+++ SOURCE EXCERPT
Natural oil sand is a complex mixture of sand, water, clay fines and bitumen. A typical composition of oil sand is 10 wt % bitumen, 5 wt % water and 85 wt % solids. Water based extraction processes are used to extract the bitumen from oil sand to produce an extraction product that is referred to in the industry as “bitumen froth”. Generally, bitumen froth quality produced from bitumen extraction has a composition of ˜60 wt % bitumen, ˜30 wt % water and ˜10 wt % solids. Examples of bitumen extraction processes include the Clark Hot Water Process, a warm water extraction process as described in Canadian Patent No. 2,029,795, and a low energy process as described in Canadian Patent No. 2,217,623.
Unfortunately, the extraction product (i.e., bitumen froth) is not suitable to feed directly to bitumen processing/upgrading plants. As mentioned, a typical bitumen froth comprises about 60 wt % bitumen, 30 wt % water and 10 wt % solids. Hence, the bitumen froth needs to be first treated before it is suitable for further upgrading. Such treatment is referred to in the industry as “froth treatment”. The primary purpose of froth treatment is to remove the water and solids from the bitumen froth to produce a clean diluted bitumen product (i.e., “diluted bitumen” or “dilbit”) which can be further processed to produce a fungible bitumen product that can be sold or processed in downstream upgrading units. There are two main types of froth treatment used in the industry today; a naphtha-based froth treatment and a paraffinic-based froth treatment.
++++++
• _OBJECTIVES_
(a) Please condense the paragraph of the oil sand passage beginning "Unfortunately, the extraction product" into a short bulleted list that keeps its main facts.
(b) Answer these from the oil sand passage, one per line:
(i) What is the typical composition of natural oil sand by weight?
(ii) Which Canadian patent number describes the low energy extraction process?
(iii) What are the two main types of froth treatment used in the industry today?
+++ DATA LINES
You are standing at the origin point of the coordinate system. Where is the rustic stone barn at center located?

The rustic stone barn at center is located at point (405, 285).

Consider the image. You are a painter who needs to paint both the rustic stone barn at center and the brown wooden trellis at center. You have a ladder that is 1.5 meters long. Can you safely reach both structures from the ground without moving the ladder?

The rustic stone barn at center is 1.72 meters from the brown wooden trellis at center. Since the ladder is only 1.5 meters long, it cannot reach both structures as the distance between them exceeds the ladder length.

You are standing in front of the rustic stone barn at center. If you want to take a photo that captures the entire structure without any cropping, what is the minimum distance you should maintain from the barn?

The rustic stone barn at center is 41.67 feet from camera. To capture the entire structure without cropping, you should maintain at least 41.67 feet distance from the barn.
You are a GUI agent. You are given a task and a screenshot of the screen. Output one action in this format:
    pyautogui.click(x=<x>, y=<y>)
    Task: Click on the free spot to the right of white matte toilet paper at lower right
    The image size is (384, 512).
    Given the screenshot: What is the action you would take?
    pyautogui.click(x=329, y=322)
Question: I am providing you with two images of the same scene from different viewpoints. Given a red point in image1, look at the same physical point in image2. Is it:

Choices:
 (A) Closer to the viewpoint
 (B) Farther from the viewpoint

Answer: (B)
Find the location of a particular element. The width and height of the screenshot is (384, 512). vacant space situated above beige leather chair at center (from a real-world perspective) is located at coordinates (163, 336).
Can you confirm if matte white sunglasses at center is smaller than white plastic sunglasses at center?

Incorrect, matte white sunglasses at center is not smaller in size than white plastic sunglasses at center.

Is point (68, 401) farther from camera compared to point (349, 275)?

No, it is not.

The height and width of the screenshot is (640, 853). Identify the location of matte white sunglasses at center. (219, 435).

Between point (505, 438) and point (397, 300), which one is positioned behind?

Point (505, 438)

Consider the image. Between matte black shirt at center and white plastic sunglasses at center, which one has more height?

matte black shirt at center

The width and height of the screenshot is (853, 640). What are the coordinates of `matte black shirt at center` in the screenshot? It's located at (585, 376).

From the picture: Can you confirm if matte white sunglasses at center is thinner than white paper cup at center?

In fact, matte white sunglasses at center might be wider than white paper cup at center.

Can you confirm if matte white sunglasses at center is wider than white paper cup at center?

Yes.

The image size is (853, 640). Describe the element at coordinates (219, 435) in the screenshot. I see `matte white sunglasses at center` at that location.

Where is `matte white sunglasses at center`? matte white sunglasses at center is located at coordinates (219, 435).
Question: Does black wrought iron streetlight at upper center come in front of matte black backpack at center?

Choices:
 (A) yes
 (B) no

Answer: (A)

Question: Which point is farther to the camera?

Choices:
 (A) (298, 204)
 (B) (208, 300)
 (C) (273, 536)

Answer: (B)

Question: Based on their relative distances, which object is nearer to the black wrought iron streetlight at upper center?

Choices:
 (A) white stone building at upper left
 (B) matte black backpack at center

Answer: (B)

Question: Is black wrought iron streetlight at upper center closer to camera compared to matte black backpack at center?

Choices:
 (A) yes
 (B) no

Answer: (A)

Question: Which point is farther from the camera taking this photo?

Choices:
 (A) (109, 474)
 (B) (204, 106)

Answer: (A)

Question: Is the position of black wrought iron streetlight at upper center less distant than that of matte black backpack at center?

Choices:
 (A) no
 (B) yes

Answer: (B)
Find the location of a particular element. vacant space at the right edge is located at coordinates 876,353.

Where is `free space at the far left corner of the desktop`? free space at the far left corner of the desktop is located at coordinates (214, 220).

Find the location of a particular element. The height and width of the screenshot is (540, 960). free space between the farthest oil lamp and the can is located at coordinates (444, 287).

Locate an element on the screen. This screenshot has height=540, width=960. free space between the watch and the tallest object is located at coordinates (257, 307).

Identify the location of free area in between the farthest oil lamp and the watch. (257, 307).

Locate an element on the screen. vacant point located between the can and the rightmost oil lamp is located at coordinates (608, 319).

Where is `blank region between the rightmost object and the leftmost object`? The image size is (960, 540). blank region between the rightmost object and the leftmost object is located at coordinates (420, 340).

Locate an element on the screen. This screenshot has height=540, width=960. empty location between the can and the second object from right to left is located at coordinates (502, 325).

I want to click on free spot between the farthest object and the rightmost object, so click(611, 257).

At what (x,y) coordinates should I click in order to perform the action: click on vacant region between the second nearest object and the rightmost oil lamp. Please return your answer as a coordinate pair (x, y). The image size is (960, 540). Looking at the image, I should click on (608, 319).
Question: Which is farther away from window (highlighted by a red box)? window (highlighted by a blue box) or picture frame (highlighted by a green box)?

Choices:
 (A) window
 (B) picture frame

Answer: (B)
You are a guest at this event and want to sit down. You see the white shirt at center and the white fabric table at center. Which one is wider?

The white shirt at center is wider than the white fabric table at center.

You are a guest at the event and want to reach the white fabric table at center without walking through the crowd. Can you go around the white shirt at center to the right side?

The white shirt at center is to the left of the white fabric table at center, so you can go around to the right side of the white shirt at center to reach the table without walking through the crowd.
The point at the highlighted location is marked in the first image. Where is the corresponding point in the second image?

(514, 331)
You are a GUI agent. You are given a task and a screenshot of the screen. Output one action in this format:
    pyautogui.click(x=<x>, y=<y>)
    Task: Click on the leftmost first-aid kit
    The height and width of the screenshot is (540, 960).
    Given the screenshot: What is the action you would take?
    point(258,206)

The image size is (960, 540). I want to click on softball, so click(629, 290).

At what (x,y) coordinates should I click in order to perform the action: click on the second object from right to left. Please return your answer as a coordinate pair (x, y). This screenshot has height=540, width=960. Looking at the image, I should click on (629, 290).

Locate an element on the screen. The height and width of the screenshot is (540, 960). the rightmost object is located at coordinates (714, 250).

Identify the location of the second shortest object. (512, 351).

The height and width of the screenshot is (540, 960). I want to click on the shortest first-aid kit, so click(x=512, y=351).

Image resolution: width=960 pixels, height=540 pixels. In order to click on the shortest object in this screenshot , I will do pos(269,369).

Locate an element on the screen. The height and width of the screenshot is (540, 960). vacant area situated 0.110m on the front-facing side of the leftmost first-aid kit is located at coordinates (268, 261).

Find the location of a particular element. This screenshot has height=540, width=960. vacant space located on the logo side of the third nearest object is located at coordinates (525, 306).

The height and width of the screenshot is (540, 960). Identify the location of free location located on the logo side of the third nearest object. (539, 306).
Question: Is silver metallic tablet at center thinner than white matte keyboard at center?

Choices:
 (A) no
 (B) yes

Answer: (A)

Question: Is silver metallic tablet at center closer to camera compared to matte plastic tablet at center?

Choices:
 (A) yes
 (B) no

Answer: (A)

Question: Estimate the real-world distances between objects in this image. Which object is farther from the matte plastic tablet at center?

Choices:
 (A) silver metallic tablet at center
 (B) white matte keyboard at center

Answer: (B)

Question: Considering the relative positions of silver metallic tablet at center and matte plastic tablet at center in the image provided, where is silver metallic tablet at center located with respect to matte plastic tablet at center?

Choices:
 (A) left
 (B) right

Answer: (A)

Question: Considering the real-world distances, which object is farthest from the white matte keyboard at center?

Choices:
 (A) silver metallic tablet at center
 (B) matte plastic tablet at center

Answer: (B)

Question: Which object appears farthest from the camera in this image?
++++++
• _RESPONSES TO THE TASKS_
(a)
- Bitumen froth, the extraction product, cannot be fed directly to bitumen processing/upgrading plants.
- A typical froth is about 60 wt % bitumen, 30 wt % water and 10 wt % solids, so it must be treated first.
- This step is called "froth treatment." Its primary purpose is to remove water and solids and produce clean diluted bitumen ("dilbit").
- Dilbit can be further processed into a fungible bitumen product that can be sold or processed in downstream upgrading units.
- The industry uses two main types today: naphtha-based and paraffinic-based froth treatment.

(b)
(i) 10 wt % bitumen, 5 wt % water and 85 wt % solids
(ii) Canadian Patent No. 2,217,623
(iii) Naphtha-based froth treatment and paraffinic-based froth treatment